Staying active and exercising is important for more reasons that just your physical body. It also helps your emotional and mental health. As we age, many times inactivity is more to blame than age when older people lose the ability to do things. Regular physical activity produces long-term health benefits. When you stay physically active, you will:
Keep and improve your strength so you can stay as independent as possible
Have more energy to do the things you want to do and reduce fatigue
Improve your balance, lower risk of falls, and lesson injuries from falls
Manage and prevent some diseases like arthritis, heart disease, stroke, type 2 diabetes, osteoporosis, and some types of cancer, including breast and colon cancer
Perk up your mood and reduce feelings of depression
Sleep better at night
Reduce levels of stress and anxiety
Lose weight or reduce weight gain when combined with reduced calorie intake
Control your blood pressure
Possibly improve or maintain some aspects of cognitive function, such as your ability to shift quickly between tasks or plan an activity
It is important to get more than one type of exercise. Having a balance of endurance, strength, balance and flexibility not only gives you different benefits, but also reduces boredom and risk of injury.

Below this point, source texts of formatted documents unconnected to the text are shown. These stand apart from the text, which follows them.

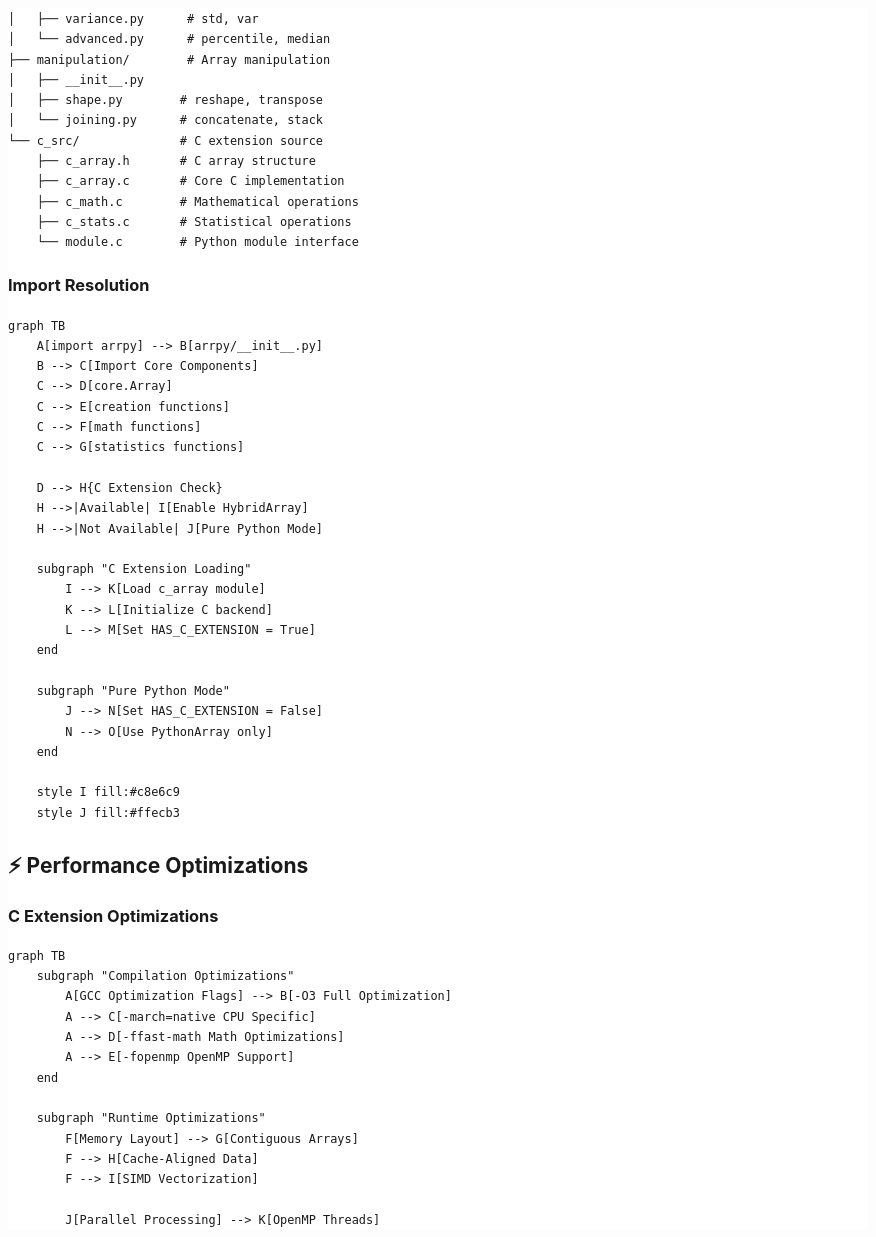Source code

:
 ```
│   ├── variance.py      # std, var
│   └── advanced.py      # percentile, median
├── manipulation/        # Array manipulation
│   ├── __init__.py
│   ├── shape.py        # reshape, transpose
│   └── joining.py      # concatenate, stack
└── c_src/              # C extension source
    ├── c_array.h       # C array structure
    ├── c_array.c       # Core C implementation
    ├── c_math.c        # Mathematical operations
    ├── c_stats.c       # Statistical operations
    └── module.c        # Python module interface
```

### Import Resolution

```mermaid
graph TB
    A[import arrpy] --> B[arrpy/__init__.py]
    B --> C[Import Core Components]
    C --> D[core.Array]
    C --> E[creation functions]
    C --> F[math functions]
    C --> G[statistics functions]
    
    D --> H{C Extension Check}
    H -->|Available| I[Enable HybridArray]
    H -->|Not Available| J[Pure Python Mode]
    
    subgraph "C Extension Loading"
        I --> K[Load c_array module]
        K --> L[Initialize C backend]
        L --> M[Set HAS_C_EXTENSION = True]
    end
    
    subgraph "Pure Python Mode"
        J --> N[Set HAS_C_EXTENSION = False]
        N --> O[Use PythonArray only]
    end
    
    style I fill:#c8e6c9
    style J fill:#ffecb3
```

## ⚡ Performance Optimizations

### C Extension Optimizations

```mermaid
graph TB
    subgraph "Compilation Optimizations"
        A[GCC Optimization Flags] --> B[-O3 Full Optimization]
        A --> C[-march=native CPU Specific]
        A --> D[-ffast-math Math Optimizations]
        A --> E[-fopenmp OpenMP Support]
    end
    
    subgraph "Runtime Optimizations"
        F[Memory Layout] --> G[Contiguous Arrays]
        F --> H[Cache-Aligned Data]
        F --> I[SIMD Vectorization]
        
        J[Parallel Processing] --> K[OpenMP Threads]
```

Endurance or aerobic activities could include brisk walking, yard work, dancing, aerobic classes, jogging, swimming, biking, climbing stairs or hills, playing tennis or basketball. Always listen to your body; endurance activities should not cause pain like dizziness, chest pain or pressure, or a feeling like heartburn.

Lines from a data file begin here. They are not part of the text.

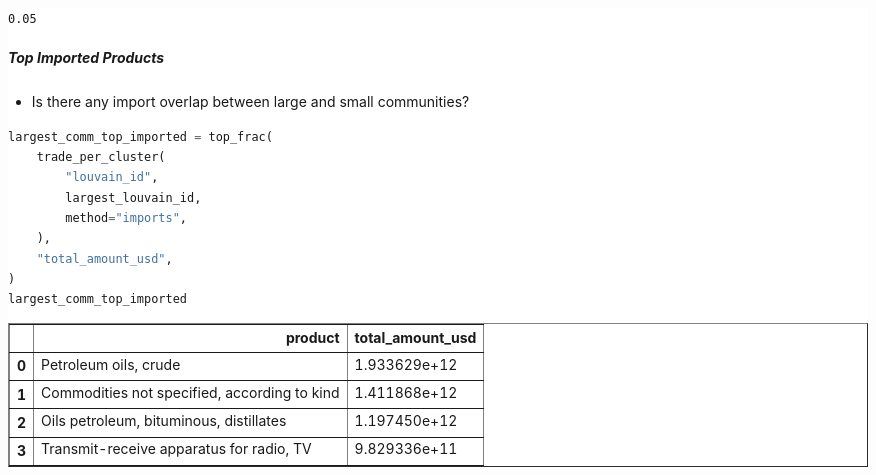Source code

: 

    0.05



##### Top Imported Products

- Is there any import overlap between large and small communities?


```python
largest_comm_top_imported = top_frac(
    trade_per_cluster(
        "louvain_id",
        largest_louvain_id,
        method="imports",
    ),
    "total_amount_usd",
)
largest_comm_top_imported
```




<div>
<style scoped>
    .dataframe tbody tr th:only-of-type {
        vertical-align: middle;
    }

    .dataframe tbody tr th {
        vertical-align: top;
    }

    .dataframe thead th {
        text-align: right;
    }
</style>
<table border="1" class="dataframe">
  <thead>
    <tr style="text-align: right;">
      <th></th>
      <th>product</th>
      <th>total_amount_usd</th>
    </tr>
  </thead>
  <tbody>
    <tr>
      <th>0</th>
      <td>Petroleum oils, crude</td>
      <td>1.933629e+12</td>
    </tr>
    <tr>
      <th>1</th>
      <td>Commodities not specified, according to kind</td>
      <td>1.411868e+12</td>
    </tr>
    <tr>
      <th>2</th>
      <td>Oils petroleum, bituminous, distillates</td>
      <td>1.197450e+12</td>
    </tr>
    <tr>
      <th>3</th>
      <td>Transmit-receive apparatus for radio, TV</td>
      <td>9.829336e+11</td>
    </tr>
    <tr>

Strength exercises could include lifting weights or using resistance bands. Always do strength exercises in a slow, controlled manner and don't hold your breath.
Balance exercises can include tai chi or yoga classes or simple lower-body strength exercises. One simple exercise to start with is standing on one foot, then the other. If at first you need support, hold onto something sturdy like the back of a chair. Work your way up to balancing without support.
Flexibility exercises like stretching will enable you to move more freely. Always stretch when your muscles are already warmed up, like after endurance or strength exercises. Do not stretch so far that it hurts and always remember to breathe.
How much activity do you need? According to the Physical Activity Guidelines for Americans, you should do at least 150 minutes a week of moderate-intensity aerobic activity like brisk walking or dancing. You should also do strength building exercises at least 2 days a week. If that sounds overwhelming, remember the most important thing is do what you can. Even 5 minutes of physical activity has a lot of health benefits. Gradually work your way up.
**Remember to always consult with your doctor if you are unsure about a particular exercise. They can give you recommendations based on your health.
Don't know where to start? Check out your local YMCA for senior classes and specials. The National Institute on Aging has many good resources, including workout videos and tips.